Throughout his 50-year recording career, Hiatt has established himself as one of the most acclaimed singer-songwriters of his generation, as well as a hit composer for country and rock artists alike. Bob Dylan, Bruce Springsteen and Country Music Hall of Fame members Emmylou Harris and Willie Nelson are among the artists who have covered his acerbic, soul-stirring songs.
Hiatt began his professional songwriting career at age 18, when he moved to Nashville to work at Tree Publishing. Over the next two decades, his songs became hits for Rosanne Cash (“The Way We Make a Broken Heart”), the Desert Rose Band (“She Don’t Love Nobody”) and Three Dog Night (“”Sure as I’m Sittin’ Here”). Hiatt found success as a recording artist with his landmark 1987 album, Bring the Family, which featured “Have a Little Faith in Me” and “Memphis in the Meantime,” among other enduring songs. In its wake, he went from earning cuts to being covered by some of music’s biggest names, including Bonnie Raitt (“Thing Called Love”) and B. B. King and Eric Clapton (“Riding with the King”).

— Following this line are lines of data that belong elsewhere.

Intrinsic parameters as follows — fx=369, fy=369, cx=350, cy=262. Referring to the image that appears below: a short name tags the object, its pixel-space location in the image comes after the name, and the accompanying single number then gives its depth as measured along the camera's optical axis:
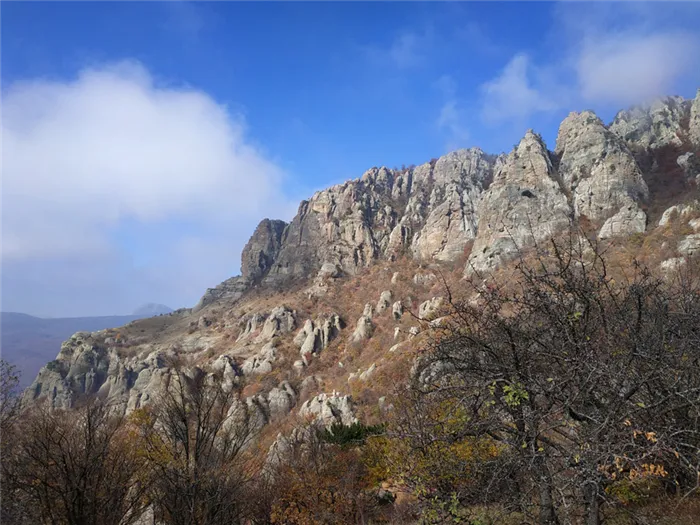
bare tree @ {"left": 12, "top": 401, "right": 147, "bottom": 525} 13.99
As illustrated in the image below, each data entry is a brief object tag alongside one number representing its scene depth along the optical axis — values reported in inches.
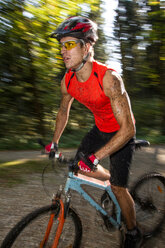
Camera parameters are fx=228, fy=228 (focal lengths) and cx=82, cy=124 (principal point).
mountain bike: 82.4
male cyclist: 84.0
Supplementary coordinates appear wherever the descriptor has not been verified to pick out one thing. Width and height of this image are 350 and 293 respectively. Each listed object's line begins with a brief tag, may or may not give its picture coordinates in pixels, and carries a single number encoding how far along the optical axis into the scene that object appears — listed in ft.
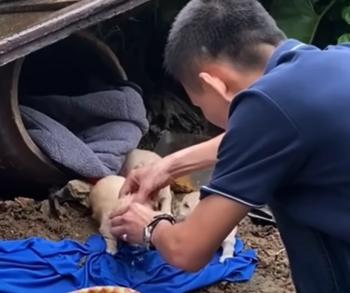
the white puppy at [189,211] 9.52
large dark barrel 10.00
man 5.95
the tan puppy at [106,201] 9.41
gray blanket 10.54
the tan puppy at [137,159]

Following a stint in Los Angeles, Hiatt returned to Nashville in the mid-1980s and has continued to write, perform and record. He has released more than two dozen albums, most recently 2021’s Leftover Feelings, a highly regarded collaboration with the Jerry Douglas Band, recorded at historic RCA Studio B. In 2008, Hiatt was inducted into the Nashville Songwriters Hall of Fame and received a lifetime achievement award for songwriting from the Americana Music Association. In 2019, he became the third recipient of the BMI Troubadour Award, which recognized his work as a songwriter.